Problem to solve:
For this exercise, report every line of the material that includes "input".

Provided records:
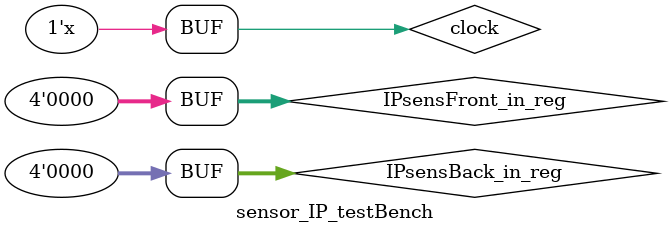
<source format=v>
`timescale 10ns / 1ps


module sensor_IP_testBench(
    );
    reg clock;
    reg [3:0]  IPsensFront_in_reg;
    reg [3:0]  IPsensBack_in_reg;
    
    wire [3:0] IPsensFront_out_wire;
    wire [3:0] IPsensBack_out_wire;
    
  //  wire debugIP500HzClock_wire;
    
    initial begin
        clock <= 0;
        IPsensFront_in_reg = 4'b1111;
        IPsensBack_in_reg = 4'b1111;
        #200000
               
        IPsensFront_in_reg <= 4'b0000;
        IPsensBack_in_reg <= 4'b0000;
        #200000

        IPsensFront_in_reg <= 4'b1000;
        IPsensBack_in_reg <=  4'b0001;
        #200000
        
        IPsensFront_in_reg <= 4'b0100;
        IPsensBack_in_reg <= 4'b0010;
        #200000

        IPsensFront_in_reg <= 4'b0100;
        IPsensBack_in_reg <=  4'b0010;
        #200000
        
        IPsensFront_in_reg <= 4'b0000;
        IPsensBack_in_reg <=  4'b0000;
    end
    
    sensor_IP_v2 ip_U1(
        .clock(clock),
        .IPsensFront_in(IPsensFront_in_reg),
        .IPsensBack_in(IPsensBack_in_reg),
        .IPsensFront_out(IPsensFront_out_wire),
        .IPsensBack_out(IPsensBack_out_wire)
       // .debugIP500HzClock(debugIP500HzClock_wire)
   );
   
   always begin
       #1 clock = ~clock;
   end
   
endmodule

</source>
--
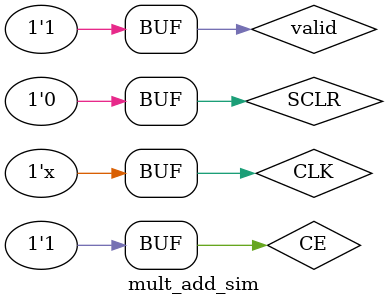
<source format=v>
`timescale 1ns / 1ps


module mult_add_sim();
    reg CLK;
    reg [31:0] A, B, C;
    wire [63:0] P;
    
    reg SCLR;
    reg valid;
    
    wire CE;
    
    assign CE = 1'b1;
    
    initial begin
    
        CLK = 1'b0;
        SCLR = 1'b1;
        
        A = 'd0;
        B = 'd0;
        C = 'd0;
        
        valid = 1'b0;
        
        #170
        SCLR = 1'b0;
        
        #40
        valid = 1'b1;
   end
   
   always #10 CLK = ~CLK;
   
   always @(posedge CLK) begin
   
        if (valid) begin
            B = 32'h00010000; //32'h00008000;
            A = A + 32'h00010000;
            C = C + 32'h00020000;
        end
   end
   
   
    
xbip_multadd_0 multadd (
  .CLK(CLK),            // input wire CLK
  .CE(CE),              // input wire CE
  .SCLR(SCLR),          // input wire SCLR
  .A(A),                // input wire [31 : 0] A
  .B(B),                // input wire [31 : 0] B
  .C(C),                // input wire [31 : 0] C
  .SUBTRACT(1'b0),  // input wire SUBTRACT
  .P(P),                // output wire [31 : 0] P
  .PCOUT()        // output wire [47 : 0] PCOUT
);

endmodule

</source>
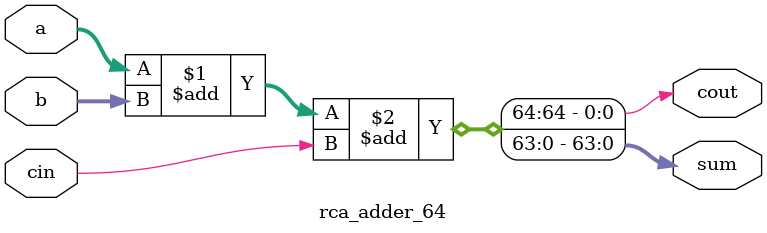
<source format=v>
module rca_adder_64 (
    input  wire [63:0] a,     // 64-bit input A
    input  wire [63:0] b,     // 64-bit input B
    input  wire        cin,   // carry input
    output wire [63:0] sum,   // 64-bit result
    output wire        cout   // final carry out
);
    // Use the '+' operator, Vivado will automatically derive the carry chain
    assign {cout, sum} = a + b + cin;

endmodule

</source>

Exercise output:
  .CLK(CLK),            // input wire CLK
  .CE(CE),              // input wire CE
  .SCLR(SCLR),          // input wire SCLR
  .A(A),                // input wire [31 : 0] A
  .B(B),                // input wire [31 : 0] B
  .C(C),                // input wire [31 : 0] C
  .SUBTRACT(1'b0),  // input wire SUBTRACT
    input  wire [63:0] a,     // 64-bit input A
    input  wire [63:0] b,     // 64-bit input B
    input  wire        cin,   // carry input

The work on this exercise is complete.